— BEGIN —

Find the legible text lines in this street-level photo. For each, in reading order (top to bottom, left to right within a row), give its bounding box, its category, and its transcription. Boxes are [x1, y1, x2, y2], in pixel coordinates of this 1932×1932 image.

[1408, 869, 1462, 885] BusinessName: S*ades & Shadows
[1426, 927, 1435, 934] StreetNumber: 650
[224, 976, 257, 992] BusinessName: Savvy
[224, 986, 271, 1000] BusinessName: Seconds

— END —

- STATED GOAL: Lay out the listing above, from its beginning down through the line containing "[1408, 869, 1462, 885]", as a two-column CSV with the headers input and output. Give one row holding the text and its answer, each in a single quoted field, with line breaks replaced by spaces.

- CORRECT OUTPUT:
input,output
"Find the legible text lines in this street-level photo. For each, in reading order (top to bottom, left to right within a row), give its bounding box, its category, and its transcription. Boxes are [x1, y1, x2, y2], in pixel coordinates of this 1932×1932 image.","[1408, 869, 1462, 885] BusinessName: S*ades & Shadows"